Shot policeman suspected of faking attack
By Jason Bennetto, Crime Correspondent
08 October 2004

A policeman awarded a commendation for bravery has been arrested on suspicion that he deliberately shot himself in the stomach to fake an attack.

An attempted murder inquiry costing hundreds of thousands of pounds was launched after PC William Morrison, 50, was wounded in an apparent attack in north London in December 2002. But the officer, since promoted to sergeant, became the focus of the inquiry after the investigating officers became suspicious of his story.

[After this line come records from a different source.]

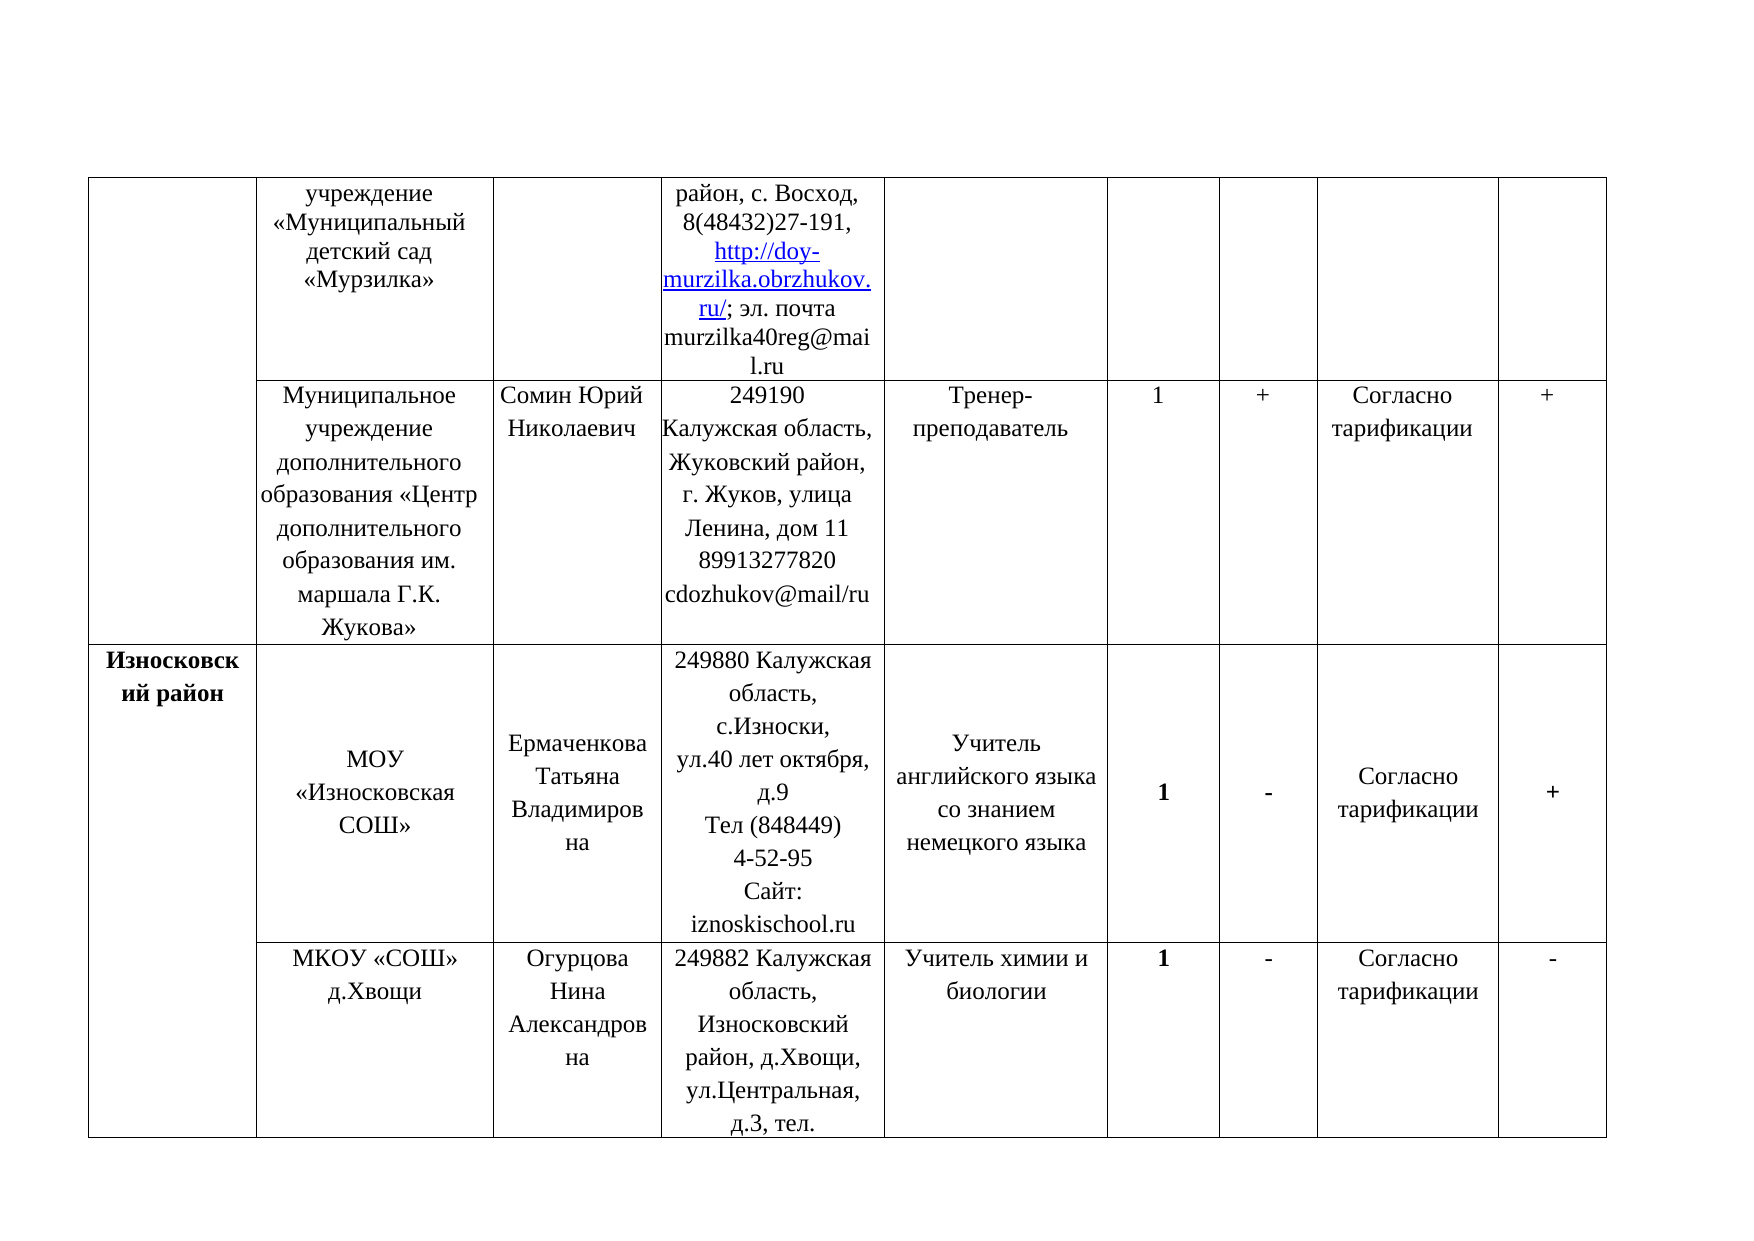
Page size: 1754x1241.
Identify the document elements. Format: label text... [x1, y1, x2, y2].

table_cell Сомин Юрий Николаевич [494, 381, 661, 644]
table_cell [1318, 178, 1498, 379]
table_cell + [1499, 381, 1606, 644]
table_cell Тренер-преподаватель [885, 381, 1107, 644]
table_cell МКОУ «СОШ» д.Хвощи [257, 943, 493, 1137]
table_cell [662, 943, 884, 1137]
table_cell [885, 178, 1107, 379]
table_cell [494, 943, 661, 1137]
table_cell Учитель английского языка со знанием немецкого языка [885, 645, 1107, 942]
table_cell Согласно тарификации [1318, 381, 1498, 644]
table_cell - [1220, 645, 1317, 942]
table_cell 1 [1108, 645, 1219, 942]
table_cell 249880 Калужская область, с.Износки, ул.40 лет октября, д.9 Тел (848449) 4-52-95 Сайт: iznoskisсhool.ru [662, 645, 884, 942]
table_cell МОУ «Износковская СОШ» [257, 645, 493, 942]
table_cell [885, 943, 1107, 1137]
table_cell Муниципальное учреждение дополнительного образования «Центр дополнительного образования им. маршала Г.К. Жукова» [257, 381, 493, 644]
table_cell Ермаченкова Татьяна Владимировна [494, 645, 661, 942]
table_cell 249190 Калужская область, Жуковский район, г. Жуков, улица Ленина, дом 11 89913277820 cdozhukov@mail/ru [662, 381, 884, 644]
table_cell + [1220, 381, 1317, 644]
table_cell + [1499, 645, 1606, 942]
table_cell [257, 178, 493, 379]
table_cell 1 [1108, 943, 1219, 1137]
table_cell - [1220, 178, 1317, 379]
table_cell 1 [1108, 178, 1219, 379]
table_cell + [1499, 178, 1606, 379]
table_cell Согласно тарификации [1318, 645, 1498, 942]
table_cell - [1499, 943, 1606, 1137]
table_cell Износковский район [89, 645, 256, 1137]
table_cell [1318, 943, 1498, 1137]
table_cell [494, 178, 661, 379]
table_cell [662, 178, 884, 379]
table_cell - [1220, 943, 1317, 1137]
table_cell 1 [1108, 381, 1219, 644]
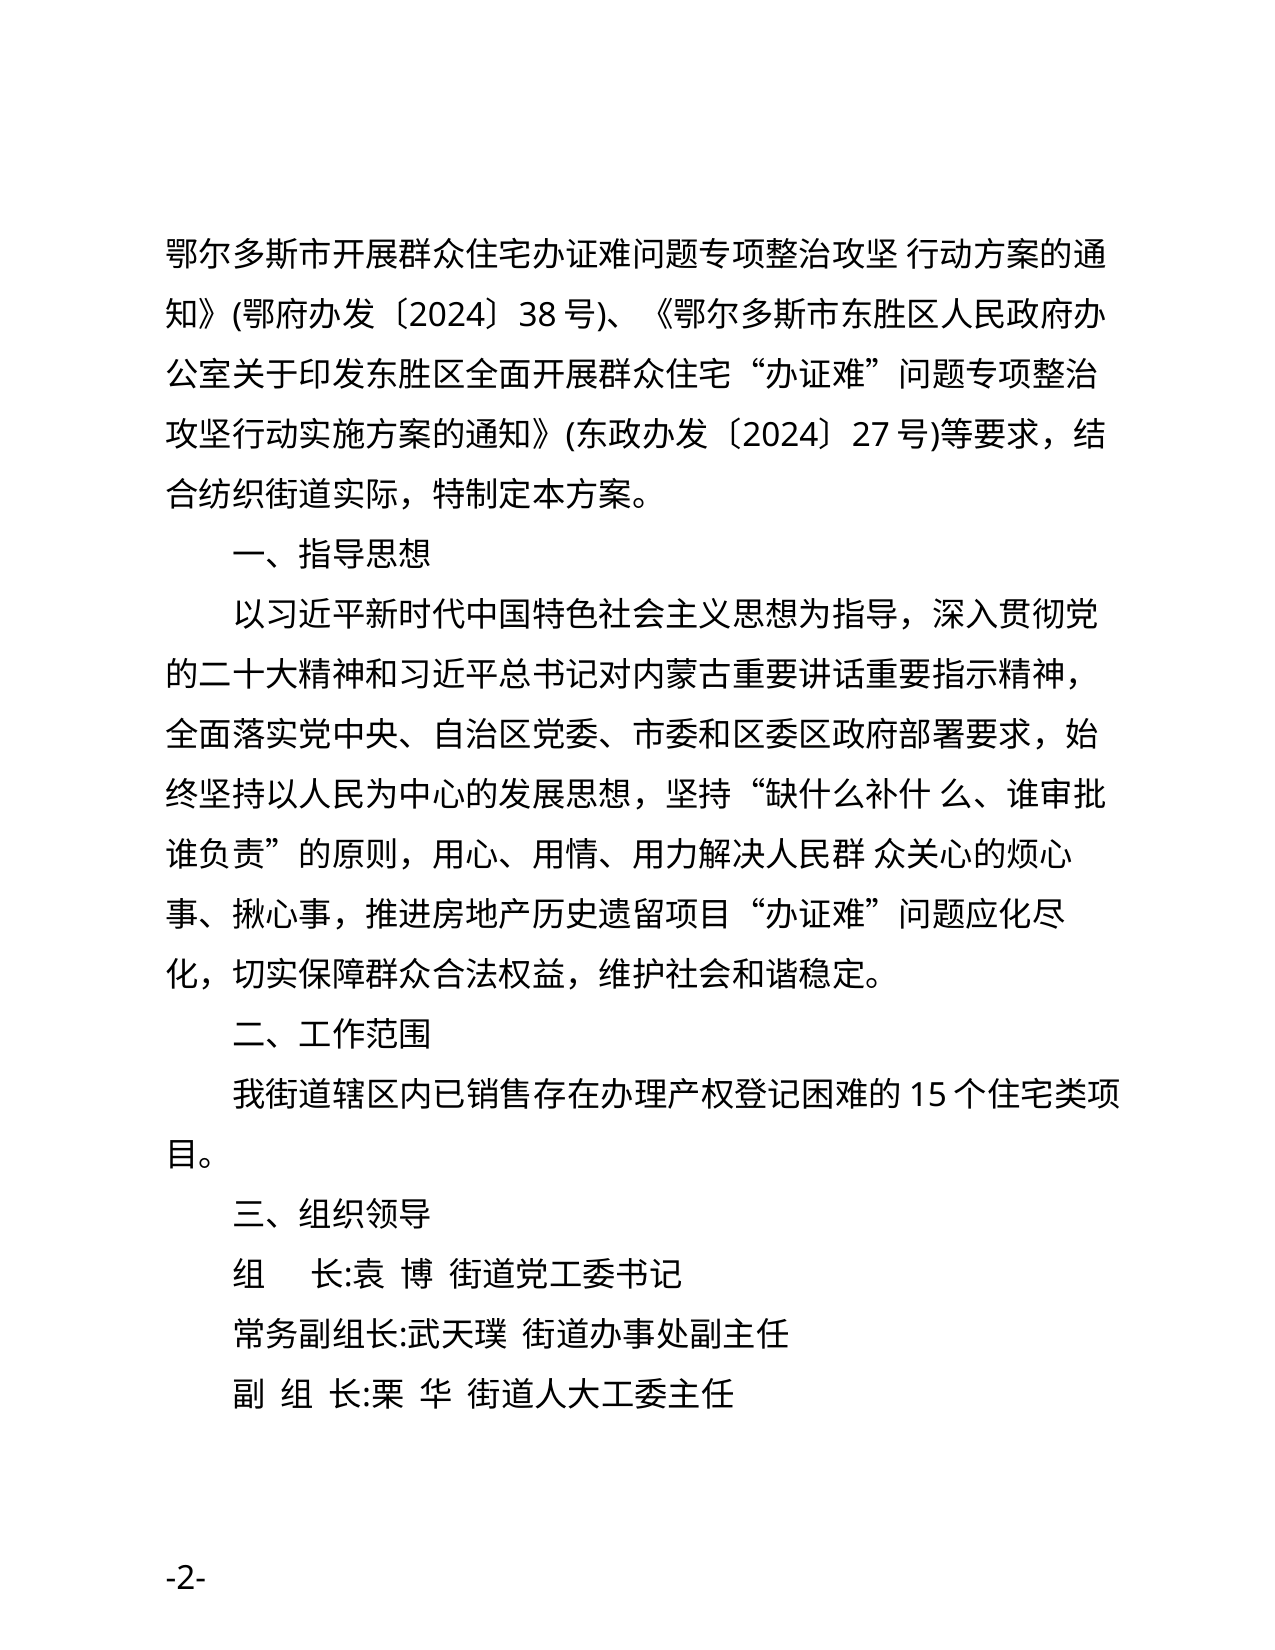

Sgt Morrison was being questioned yesterday at a police station in north London after being arrested and charged with firearms offences and attempting to pervert the course of justice. The officer, who works in Islington, was a probationer PC at the time of the shooting.

[...]

Glen Smyth, chairman of the Police Federation's Met branch, said then: "It is a unique set of circumstances to be seriously injured twice in the line of duty in such a short time." But investigating officers from the Specialist Crime Directorate, who deal with firearms incidents, were suspicious of PC Morrison's story. Despite a lengthy inquiry and several public appeals no one has been arrested for the shooting.

Several months ago the investigating officers turned their attention to their colleague and a covert inquiry was set up. Some of the Met's most senior officers were kept informed of the progress of the case because of the extreme sensitivity of investigating a officer in such circumstances.

Sgt Morrison was arrested at his home in Tottenham, north London, on Tuesday. A police source said yesterday: "This is one of the most bizarre cases I have come across in my career."